客厅内,淡淡的米香徘徊在餐厅方向,她站在餐桌前往着落地窗的方向看过去,男人倚窗而站,手机贴放在耳侧,似乎在交代什么很重要的事。
席宸挂断电话,将手机放在小桌上,坐回餐桌前的椅子上,汤勺搅动着粥碗。
“席总日理万机,在我这里浪费时间,可是我的罪过。”金嘉意刻意的留意了一番他依旧平平淡淡的表情,好像自己嘴里刚刚说的是他人。
席宸吹拂着粥碗里的热气,尝了一口温度之后,抬眸,任其四目相接,“刚刚姜悦来了电话,交代说陈艺要给你请一周的假期。”
“……”金嘉意心虚的低下头,扒拉着手心下的粥碗,未有做答。
“有些事我不是查不出来,我只是想给对方一个自己解释的机会。”席宸放下汤勺,目光越发清明的注视着扭扭捏捏不知如何动作的女人。
金嘉意含含糊糊的说着:“最近太累了,我一个新人受不住那么高强度的拍摄而已,休息一周不算过分吧。”
“的确不算过分,金大小姐养尊处优,如何受得住风吹日晒的小镇生活。”
金嘉意偷偷瞄了他一眼,为什么突然觉得自己就像是犯了什么不可饶恕的滔天罪孽,曾经的不可一世气势荡然无存,转而变成了一个胆小怕事的宵小鼠辈了?
席宸单手靠在耳侧,点头继续道:“我已经让姜悦去与沈琦交涉了,毕竟我们之间有过协议,你有自己的自由,所以沈琦那方面我会与他商定好,这一周你就在家里好好休养,累坏了耕田的马,以后辛苦的可是农夫本人。”

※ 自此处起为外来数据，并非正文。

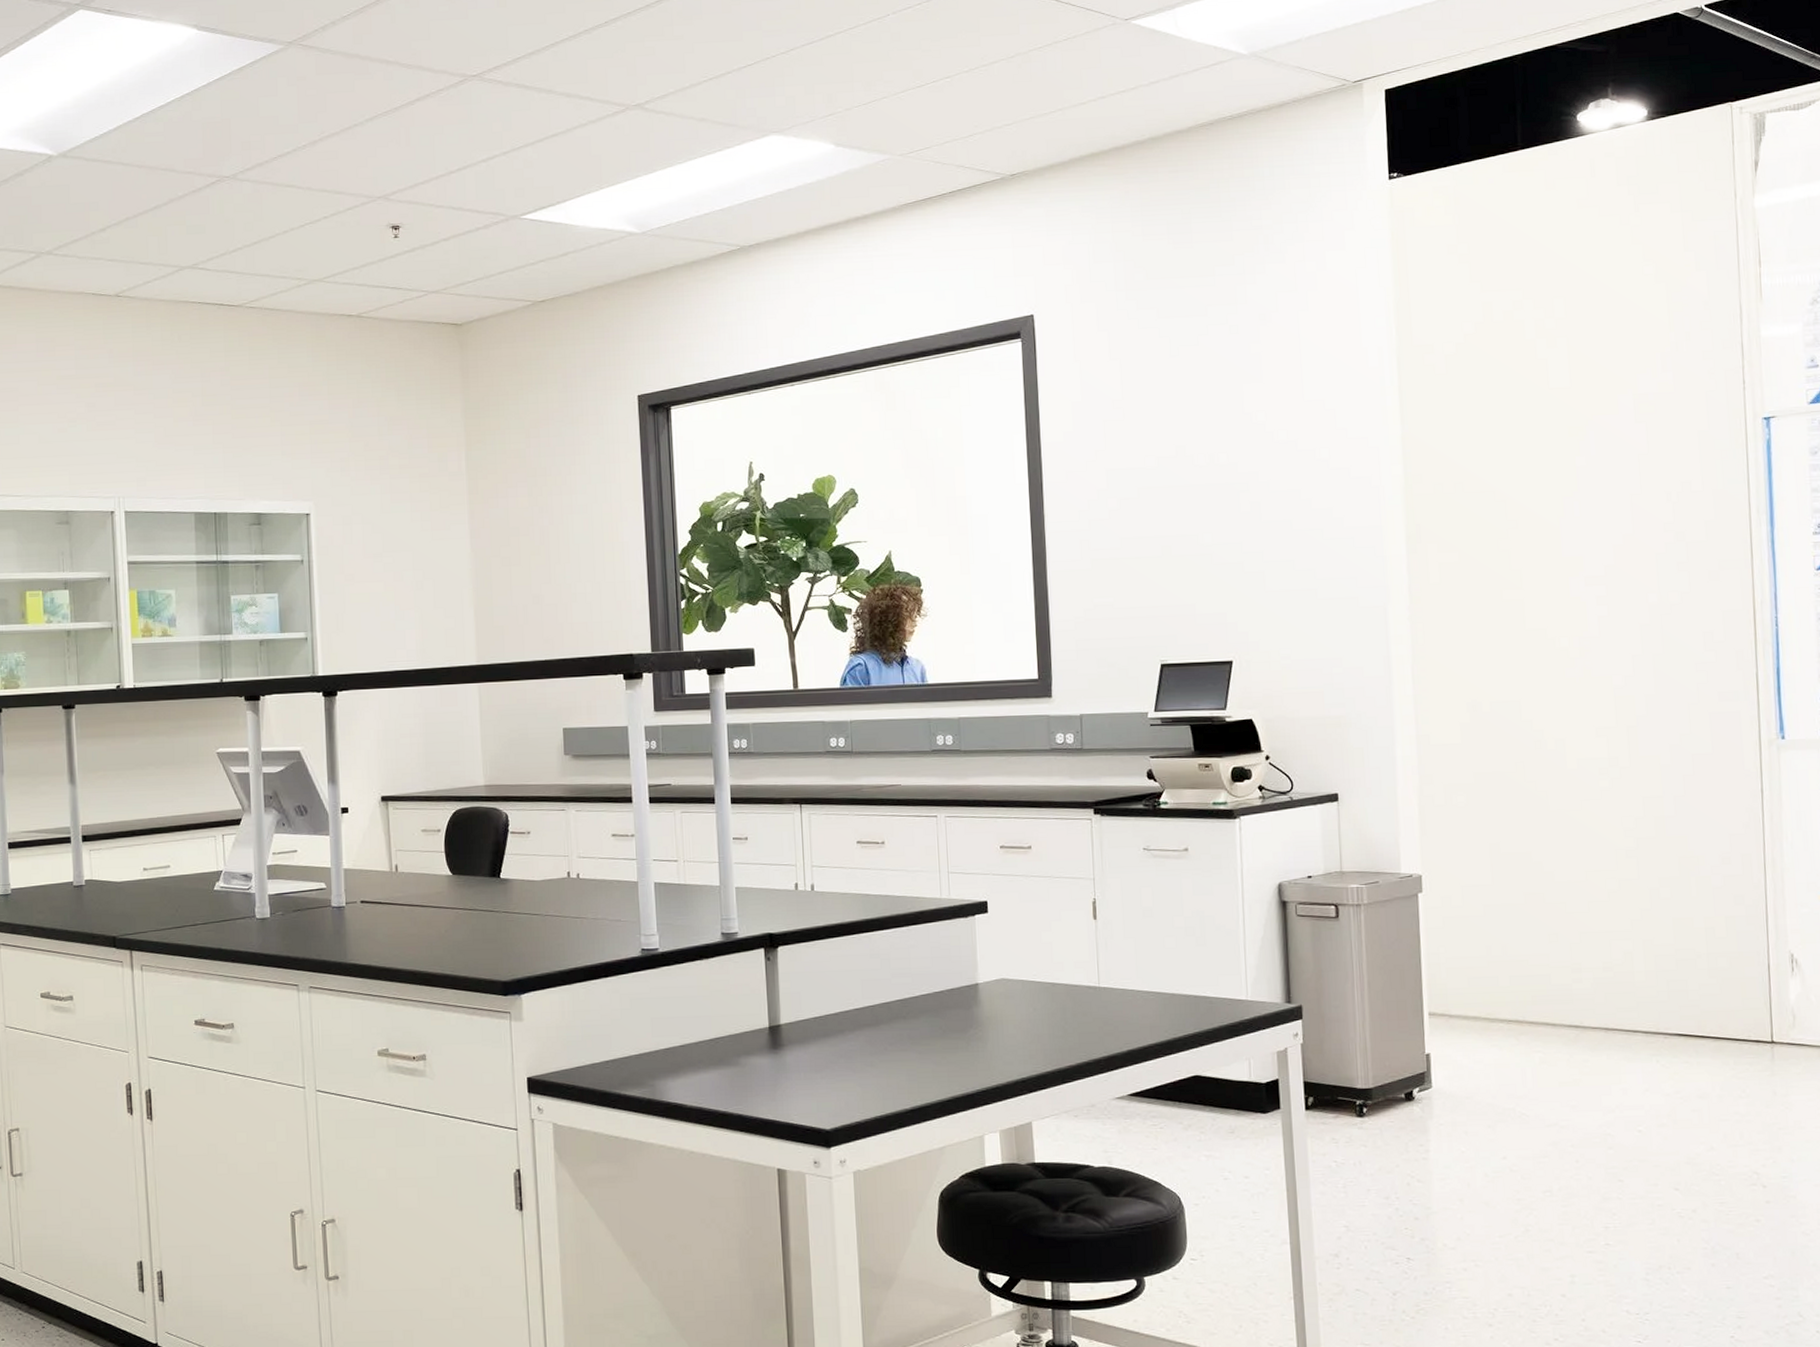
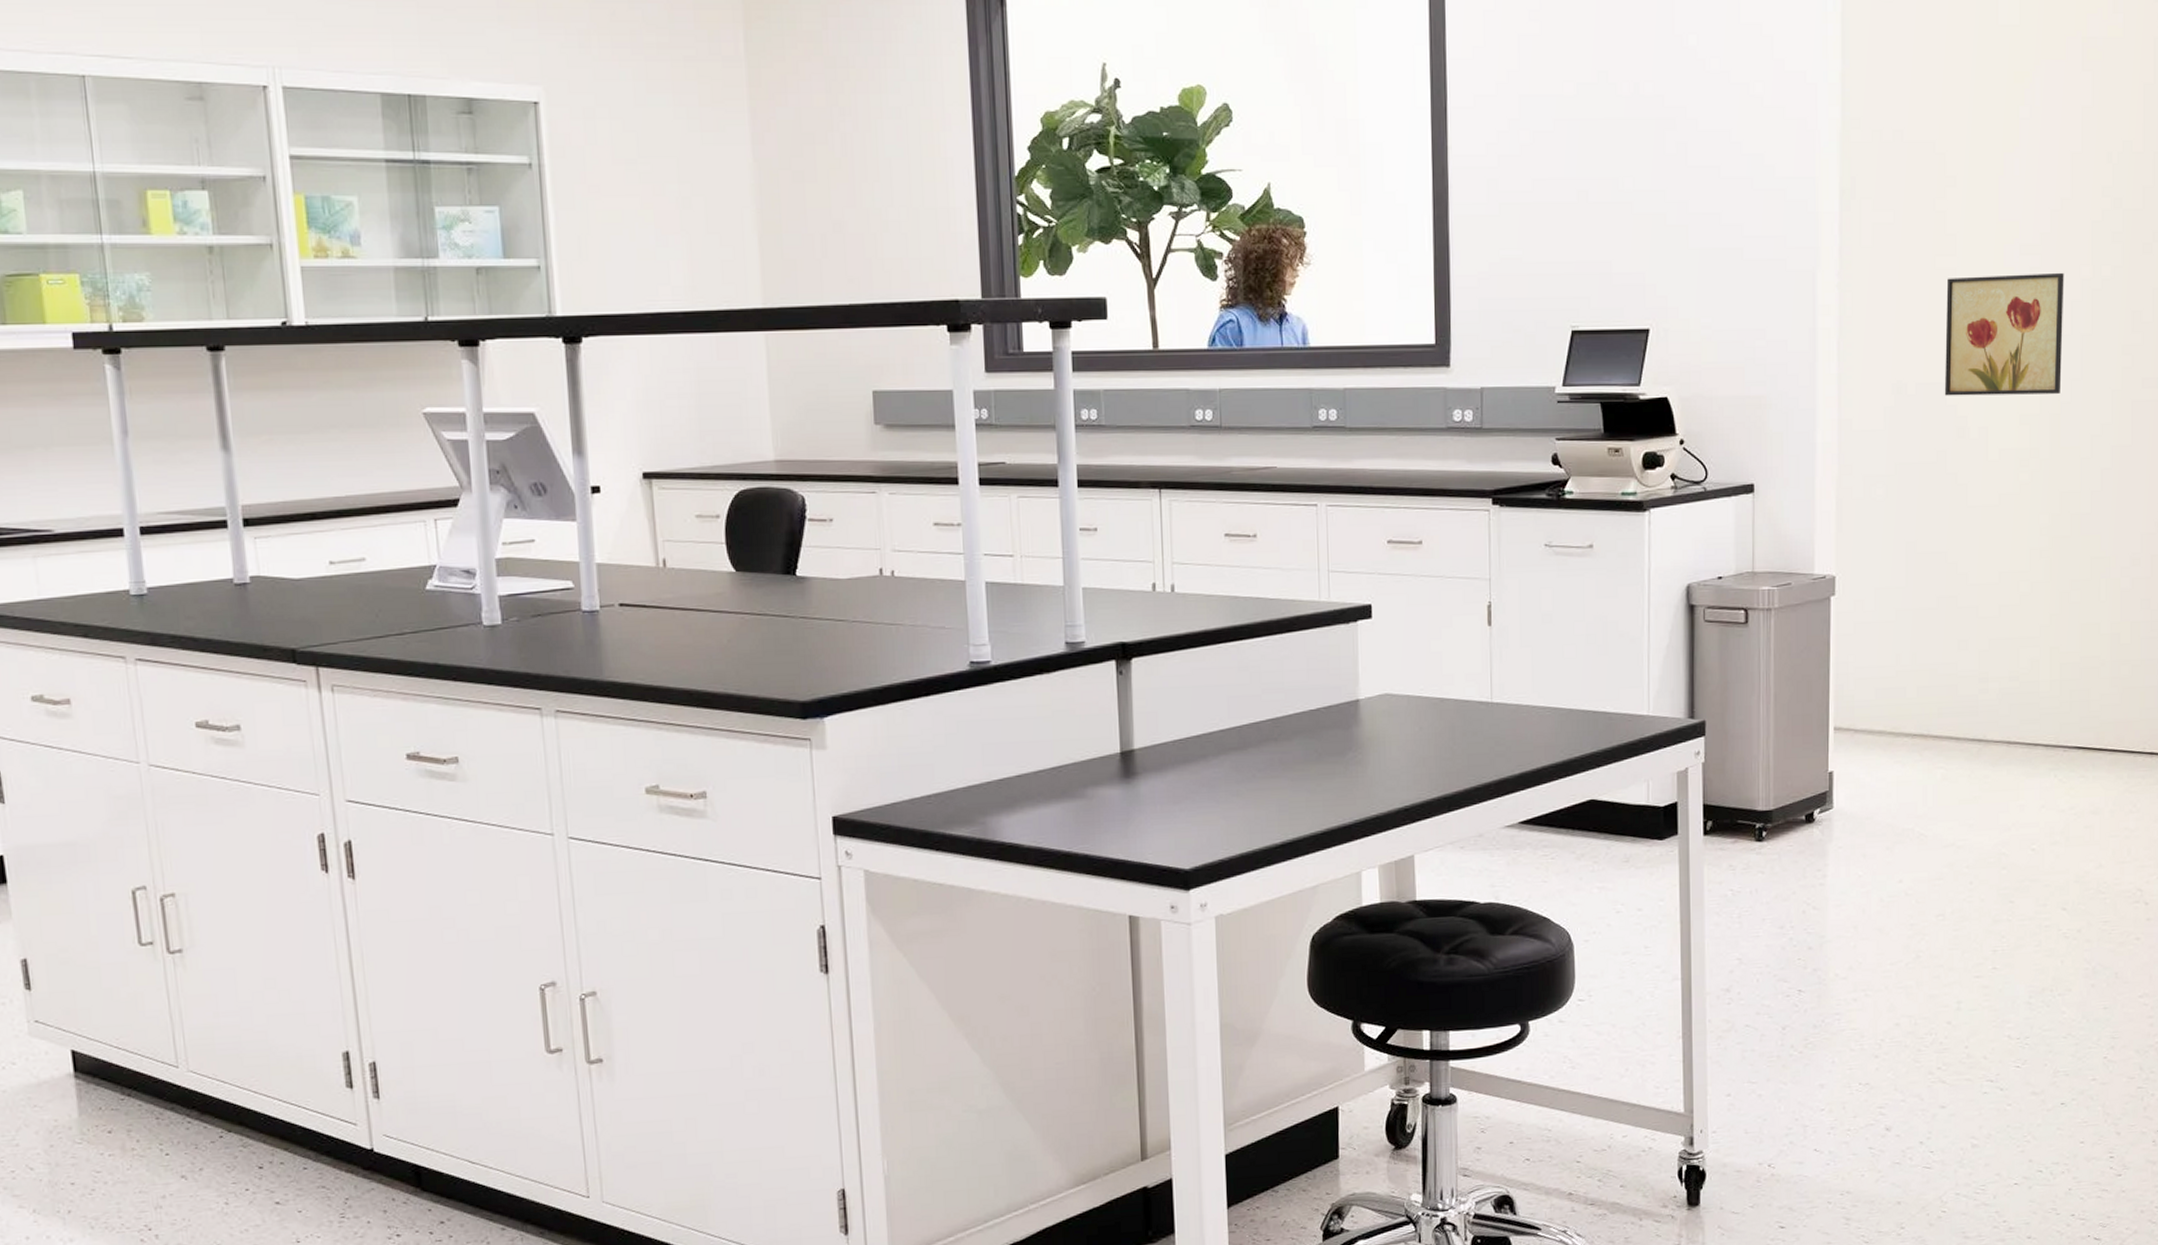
wall art: none [1514,599,1636,713] -> present [1944,272,2064,396]

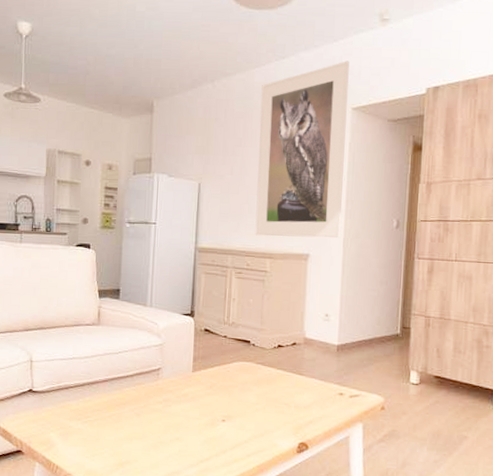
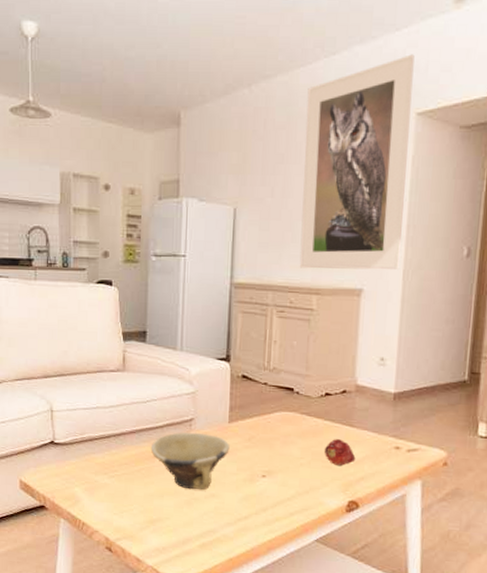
bowl: none [121,380,193,434] -> present [150,432,230,491]
fruit: none [277,386,305,410] -> present [324,439,356,466]

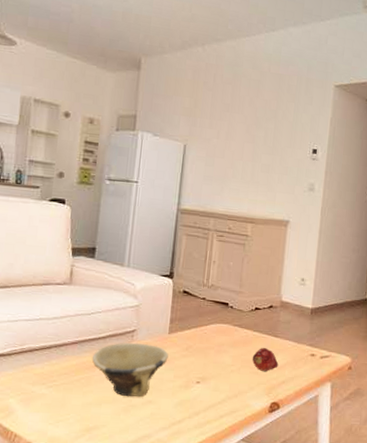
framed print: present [299,54,415,271] -> none [238,40,334,207]

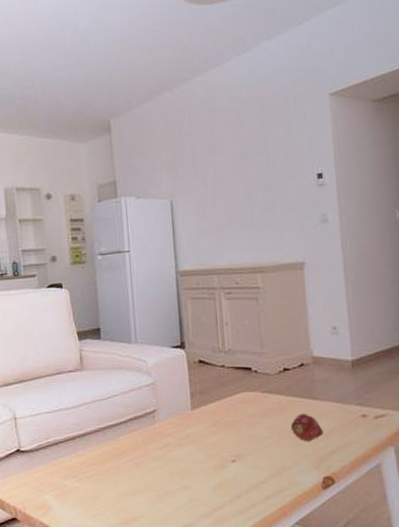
bowl: present [91,342,169,398] -> none [116,423,196,484]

金嘉意一口气憋在心口,孩子在她肚子里,生与死都是她做决定,为什么临到头自己竟然怕被他知道?
知道了又如何,事已至此,难不成他还有本事扭转乾坤?
“无论我说与不说,你迟早都会知道,我这个人习惯了自己握有支配权,而不是被人牵着鼻子走。”金嘉意直视着他,目光如炬,“昨天我是去了医院,那是因为——”
“叮……”手机铃声不偏不倚的响起。
席宸抬了抬手,示意她先停止片刻。
金嘉意松开紧握成拳的拳头,指尖陷入皮肉中,刻上一道道深深的月牙痕迹,那一刻她仿佛觉得自己回到了迦晔,当着满朝群臣第一次上谏言,那种感觉,似有把刀明晃晃的夹在脖子上,无论她是抬头还是缩头,锋利的刀刃都会毫不客气的划破皮肉,鲜血淋漓。
席宸拿起手机,再一次站在窗前,道:“有事?”
“席总还真是财大气粗,有钱任性,听说你一掷千金让国内的三大颁奖典礼同时延期一个月举行?”对方咆哮的声音未有阻拦的从听筒内传出。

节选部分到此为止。